● What the task requires
Return every line of the records that includes the string "Figure".

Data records

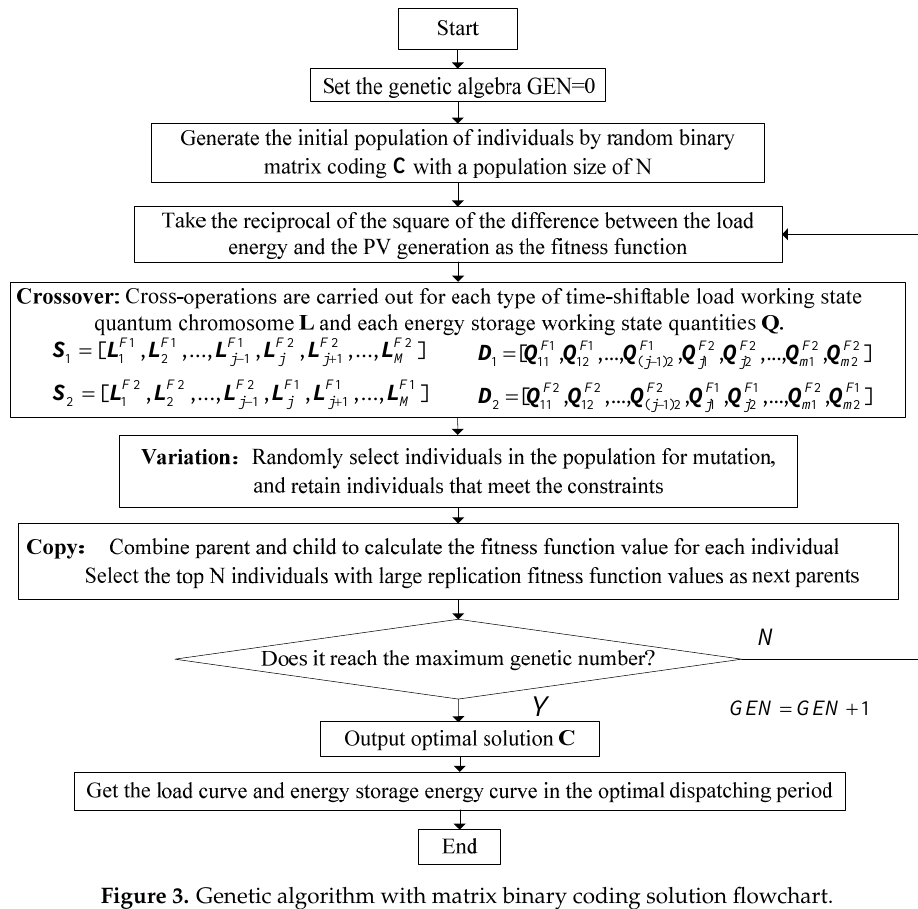
Figure 3. Genetic algorithm with matrix binary coding solution flowchart.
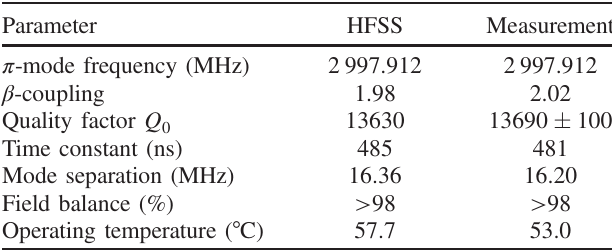
FIG. 14. Measured reflection coefficient ( j s 11 j ) as a function of frequency revealing the frequency spectrum of the SwissFEL gun. The operating frequency in vacuum is 2 997.912 MHz at 53°C. The frequency separation to the adjacent mode is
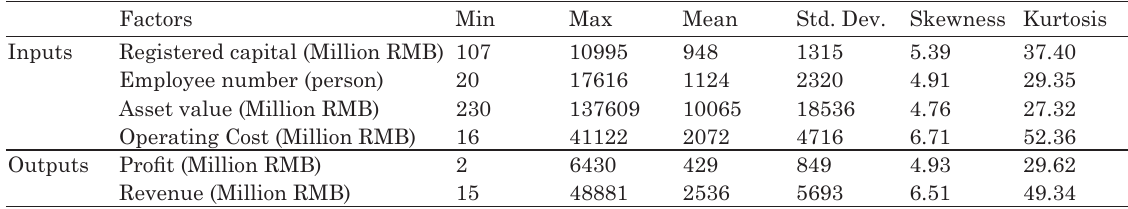
table 1. Descriptive statistics for the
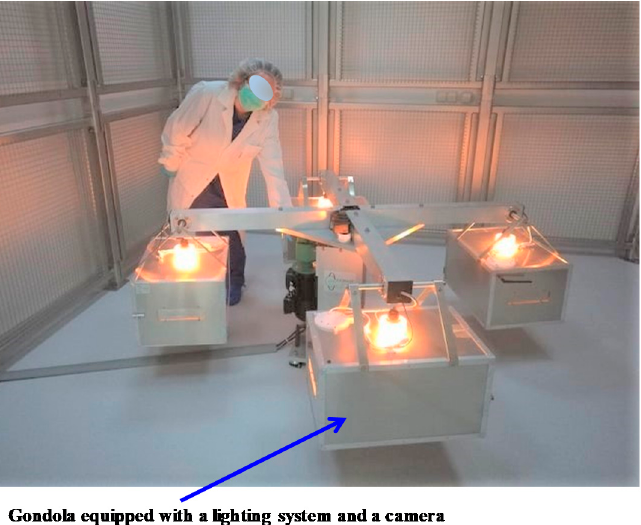
Figure 7. Large-radius rodent rotor allowing the exposure of mice to any desired g-level up to a maximum of 4 g.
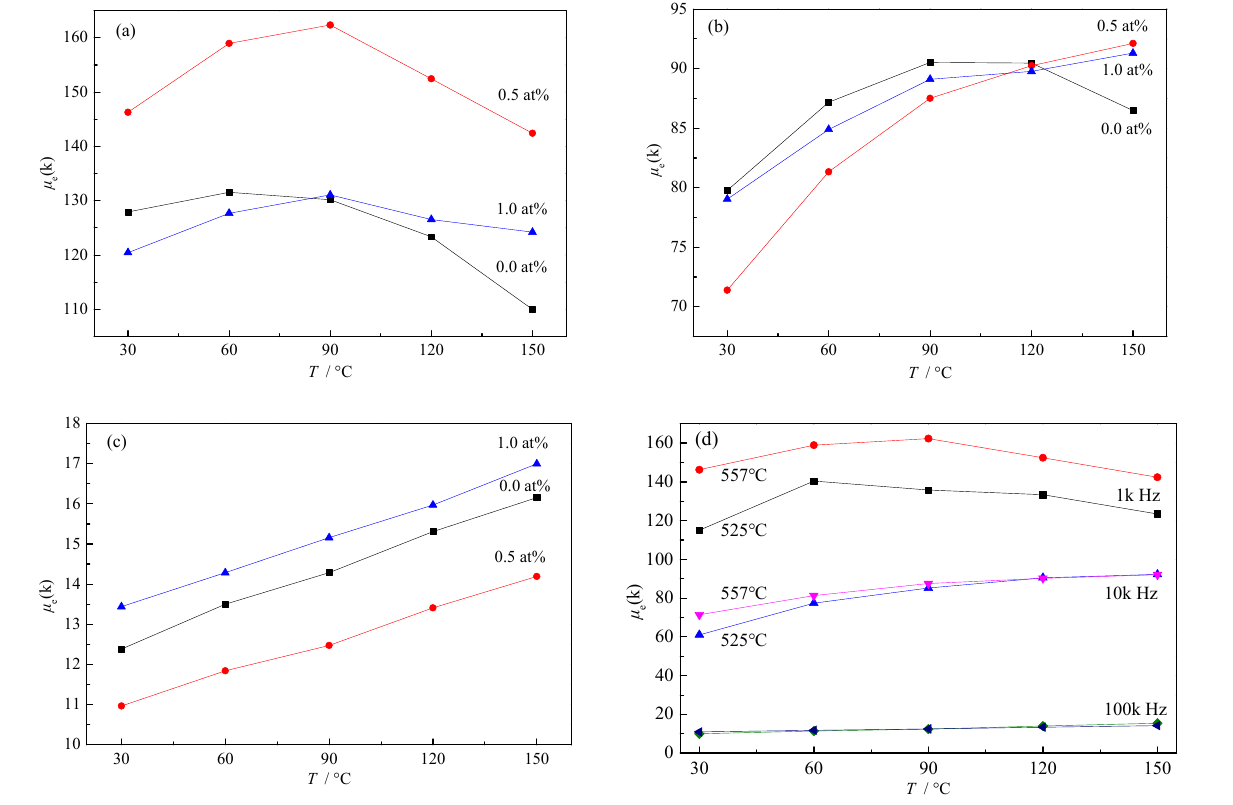
Figure 7. Evolution of μ e values in the temperature range of 30–150 °C: ( a – c ) μ e values at 1 kHz, 10 kHz, and 100 kHz, respectively (annealed at 557 °C); ( d ) performance comparison of 0.5% Gd alloys annealed at different temperatures.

● Response
Figure 3. Genetic algorithm with matrix binary coding solution flowchart.
Figure 7. Large-radius rodent rotor allowing the exposure of mice to any desired g-level up to a maximum of 4 g.
Figure 7. Evolution of μ e values in the temperature range of 30–150 °C: ( a – c ) μ e values at 1 kHz, 10 kHz, and 100 kHz, respectively (annealed at 557 °C); ( d ) performance comparison of 0.5% Gd alloys annealed at different temperatures.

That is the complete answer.